• _PROMPT 1_: In the text on stubs in distributed computing, replace "parameters" with "arguments" and write out the passage starting at "In distributed computing, a stub is a piece" and ending at "the remote computer.".
• _PROMPT 2_:
Answer these questions from the text on stubs in distributed computing:
(a) What is the server-side stub also called?
(b) What example of differing data representations does the text give for integers?
(c) In modern microservices architectures, what can stubs also be used for?

• _READING TEXT_:
____________

= Stub (distributed computing) =

Piece of computer code

In distributed computing, a stub is a program that acts as a temporary replacement for a remote service or object. It allows the client application to access a service as if it were local, while hiding the details of the underlying network communication. This can simplify the development process, as the client application does not need to be aware of the complexities of distributed computing. Instead, it can rely on the stub to handle the remote communication, while providing a familiar interface for the developer to work with.

== Application ==
The stub represents a remote object or service on a local system. It acts as a proxy for the remote service and allows the client program to make method calls on the remote object as if it were local. In modern microservices architectures, stubs can also be used for service virtualization—allowing developers to test interactions between components without requiring the actual remote service to be running. The process of generating stubs involves creating a client-side proxy object that provides the same interface as the remote service, but routes method calls to the actual remote object.

In distributed computing, a stub is a piece of code that converts parameters passed between the client and server during a remote procedure call (RPC). The main purpose of an RPC is to allow a local computer (client) to invoke procedures on a remote computer (server). Since the client and server have different address spaces, the parameters used in a function call must be converted. Otherwise, the parameter values would be unusable because pointers to parameters in one computer's memory would reference different data on the other computer. Also, the client and server can have different data representations, even for simple parameters like integers (e.g., big-endian versus little-endian). Stubs handle parameter conversion, making a remote procedure call look like a local function call to the remote computer.

Stub libraries are crucial in distributed computing, as they allow for local procedure calls to be made to remote objects or services. The client-side stub or proxy is responsible for converting the parameters used in a function call and deconverting the results returned by the server after executing the function, a process known as marshalling. The stub libraries must be installed on both the client and server, with the server-side stub, or server skeleton, being responsible for deconverting the parameters passed by the client and converting the results after executing the function. In virtual testing environments, stubs are used to simulate distributed computing, allowing for more efficient and effective verification of software updates in variant-rich automotive systems.^{[4]}

== Examples of usage ==

=== Remote Procedure Call (RPC) frameworks ===
In classical RPC systems, the client uses a client-side stub (proxy) which packages the parameters of a call (marshalling) and sends them over the network.

____________

• _EXTRACTED DATA_:
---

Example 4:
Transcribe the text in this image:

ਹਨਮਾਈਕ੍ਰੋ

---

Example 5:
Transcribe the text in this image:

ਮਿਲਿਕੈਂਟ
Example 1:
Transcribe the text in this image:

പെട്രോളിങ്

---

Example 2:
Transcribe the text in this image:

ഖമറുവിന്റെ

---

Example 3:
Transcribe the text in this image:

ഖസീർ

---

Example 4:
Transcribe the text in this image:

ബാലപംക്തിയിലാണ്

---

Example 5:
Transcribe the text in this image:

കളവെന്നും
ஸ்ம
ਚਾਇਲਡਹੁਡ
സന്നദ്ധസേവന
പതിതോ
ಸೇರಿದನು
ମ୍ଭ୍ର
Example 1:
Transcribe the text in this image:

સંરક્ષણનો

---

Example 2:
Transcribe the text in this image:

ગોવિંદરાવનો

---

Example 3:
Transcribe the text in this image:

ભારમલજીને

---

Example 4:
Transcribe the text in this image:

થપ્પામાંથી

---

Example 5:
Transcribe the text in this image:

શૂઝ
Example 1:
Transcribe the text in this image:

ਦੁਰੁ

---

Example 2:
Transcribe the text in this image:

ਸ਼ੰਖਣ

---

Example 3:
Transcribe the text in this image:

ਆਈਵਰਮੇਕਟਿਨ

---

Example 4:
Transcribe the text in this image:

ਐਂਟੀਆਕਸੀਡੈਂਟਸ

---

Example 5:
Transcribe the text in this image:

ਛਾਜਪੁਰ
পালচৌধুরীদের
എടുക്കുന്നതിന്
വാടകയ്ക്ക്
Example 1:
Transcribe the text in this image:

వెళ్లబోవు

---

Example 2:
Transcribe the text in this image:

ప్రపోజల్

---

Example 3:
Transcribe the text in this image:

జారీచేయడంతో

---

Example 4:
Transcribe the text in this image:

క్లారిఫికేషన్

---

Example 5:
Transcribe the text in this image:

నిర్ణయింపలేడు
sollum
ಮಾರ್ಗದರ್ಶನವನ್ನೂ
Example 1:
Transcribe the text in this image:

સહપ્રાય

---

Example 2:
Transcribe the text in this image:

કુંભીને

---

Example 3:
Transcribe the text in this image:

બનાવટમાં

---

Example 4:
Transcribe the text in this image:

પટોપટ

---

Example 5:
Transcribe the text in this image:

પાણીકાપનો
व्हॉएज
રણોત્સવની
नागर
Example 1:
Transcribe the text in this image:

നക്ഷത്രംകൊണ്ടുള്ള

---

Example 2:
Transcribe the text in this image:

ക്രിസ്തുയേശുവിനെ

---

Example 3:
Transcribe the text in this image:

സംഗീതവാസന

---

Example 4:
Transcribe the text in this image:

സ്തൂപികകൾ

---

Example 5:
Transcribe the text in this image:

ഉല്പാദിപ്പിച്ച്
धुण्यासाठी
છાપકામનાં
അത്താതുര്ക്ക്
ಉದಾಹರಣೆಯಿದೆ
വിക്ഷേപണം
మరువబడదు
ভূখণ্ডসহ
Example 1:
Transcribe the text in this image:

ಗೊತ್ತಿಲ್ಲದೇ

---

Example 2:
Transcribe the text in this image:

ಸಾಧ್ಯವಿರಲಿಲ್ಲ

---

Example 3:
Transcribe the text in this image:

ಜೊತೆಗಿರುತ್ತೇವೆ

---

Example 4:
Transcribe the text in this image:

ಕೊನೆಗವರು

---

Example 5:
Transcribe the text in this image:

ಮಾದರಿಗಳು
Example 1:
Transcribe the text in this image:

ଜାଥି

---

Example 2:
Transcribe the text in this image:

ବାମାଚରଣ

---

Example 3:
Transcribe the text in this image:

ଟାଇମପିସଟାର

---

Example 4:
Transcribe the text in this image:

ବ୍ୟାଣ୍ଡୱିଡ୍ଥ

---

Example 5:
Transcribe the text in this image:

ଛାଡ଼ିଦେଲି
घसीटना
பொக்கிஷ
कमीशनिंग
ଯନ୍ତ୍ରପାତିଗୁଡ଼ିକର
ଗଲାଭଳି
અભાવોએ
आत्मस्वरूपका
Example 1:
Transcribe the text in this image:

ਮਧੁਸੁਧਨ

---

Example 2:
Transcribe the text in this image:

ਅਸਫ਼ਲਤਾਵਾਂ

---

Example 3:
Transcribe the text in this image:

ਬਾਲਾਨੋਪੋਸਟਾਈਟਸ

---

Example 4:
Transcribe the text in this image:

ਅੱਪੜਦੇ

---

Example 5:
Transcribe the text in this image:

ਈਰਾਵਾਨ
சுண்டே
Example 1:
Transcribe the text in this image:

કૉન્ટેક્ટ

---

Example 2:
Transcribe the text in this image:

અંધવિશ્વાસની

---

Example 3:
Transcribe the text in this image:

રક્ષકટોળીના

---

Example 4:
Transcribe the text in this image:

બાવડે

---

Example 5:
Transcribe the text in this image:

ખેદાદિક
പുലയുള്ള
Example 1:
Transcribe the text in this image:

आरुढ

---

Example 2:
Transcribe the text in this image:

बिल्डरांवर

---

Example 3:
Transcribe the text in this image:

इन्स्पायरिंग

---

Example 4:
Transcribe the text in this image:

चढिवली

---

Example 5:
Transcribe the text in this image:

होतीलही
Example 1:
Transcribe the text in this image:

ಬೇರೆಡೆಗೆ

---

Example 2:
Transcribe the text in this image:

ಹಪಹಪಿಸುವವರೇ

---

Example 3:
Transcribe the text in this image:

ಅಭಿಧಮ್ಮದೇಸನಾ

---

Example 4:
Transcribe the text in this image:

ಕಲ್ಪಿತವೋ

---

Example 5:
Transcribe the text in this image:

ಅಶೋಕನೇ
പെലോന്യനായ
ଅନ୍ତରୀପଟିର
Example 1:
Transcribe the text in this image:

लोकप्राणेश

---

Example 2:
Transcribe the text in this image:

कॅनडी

____________

• _EXERCISE ANSWER 1_:
In distributed computing, a stub is a piece of code that converts arguments passed between the client and server during a remote procedure call (RPC). The main purpose of an RPC is to allow a local computer (client) to invoke procedures on a remote computer (server). Since the client and server have different address spaces, the arguments used in a function call must be converted. Otherwise, the parameter values would be unusable because pointers to arguments in one computer's memory would reference different data on the other computer. Also, the client and server can have different data representations, even for simple arguments like integers (e.g., big-endian versus little-endian). Stubs handle parameter conversion, making a remote procedure call look like a local function call to the remote computer.

• _EXERCISE ANSWER 2_:
(a) The server skeleton.
(b) Big-endian versus little-endian.
(c) Service virtualization.